The push to overhaul the use of conventional plastics with bio-based and/or biodegradable alternatives is supported by many multi-national companies, particularly in the various consumer goods industries.

Therefore, international standardization of the bioplastic packaging or (single use) product content is seemingly foreseeable, if not inevitable. However, recent legal initiatives looking into this previously unregulated sector suggest bioplastics specifications will be based upon actual recovery in the communities in which they are waste-managed, turning a global development into a very local concern.

European Union (E.U.) mandates performance proof for biodegradable plastics (BDP)

The European Commission (EC) has been actively investigating the value of bioplastics under various end-of-life processes in an effort to capture the actual movement of such materials within Europe. In December 2020, the EC issued Biodegradability of plastics in the open environment, containing recommendations by an independent scientific advisory group looking at the performance of BDPs where no dedicated processing (such as in-vessel composting) has been applied.

The recommendations constrain the promotion of BDP and require performance verification based upon the particular waste management environments in which they are processed. These recommendations include:

  • Supporting the development of testing and certification schemes evaluating actual biodegradation of BDP in the context of their application in a specific receiving open environment;
  • Required assessment of biodegradation and environmental risk of BDP under the conditions of specific open environments; and
  • Supporting the development of a materials catalogue and their relative biodegradation rates in a range of environments.

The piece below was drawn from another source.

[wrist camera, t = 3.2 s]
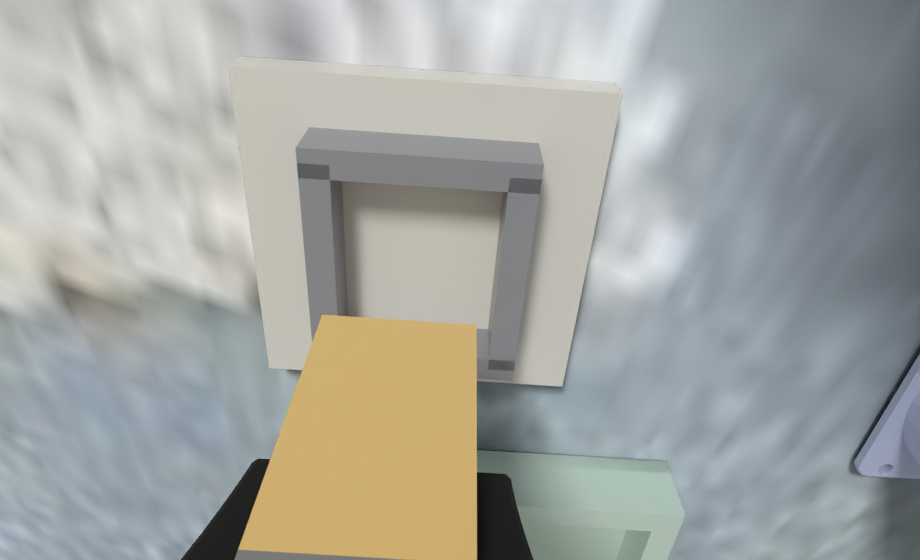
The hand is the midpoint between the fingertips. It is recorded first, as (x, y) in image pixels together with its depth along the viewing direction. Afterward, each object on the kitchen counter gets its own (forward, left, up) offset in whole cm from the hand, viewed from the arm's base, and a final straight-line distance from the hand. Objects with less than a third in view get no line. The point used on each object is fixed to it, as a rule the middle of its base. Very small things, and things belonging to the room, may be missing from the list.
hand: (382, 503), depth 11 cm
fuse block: (0, 0, -10) cm, 10 cm away
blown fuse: (0, 0, -3) cm, 3 cm away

As the EC is aware from its ongoing assessment of compostable/biodegradable plastic packaging standard CEN 13432, processing of waste, even industrial composting activities, differs among E.U. members, making the “specific open environment” a domestic designation at best.

Japan places biomass at centre of bioplastics strategy

Similarly, Japan recently issued a Bioplastic Introduction Roadmap specifically tied to growth of “sustainable bioplastics” driven by a national plastic resource recycling strategy. The roadmap focuses on switching from fossil fuel to biomass-based polymers, specifically plant-derived inputs, reflecting the availability of local resources.

Manufacturers of products using plastics, such as containers and packaging, plastic shopping bags, electrical and electronic equipment, clothing, footwear, furniture and toys, are to introduce biomass content into their products, with the coincident growth of recycling infrastructure to match this material profile. Concerns over international compostability standards and certifications are secondary to Japanese resources and their recovery.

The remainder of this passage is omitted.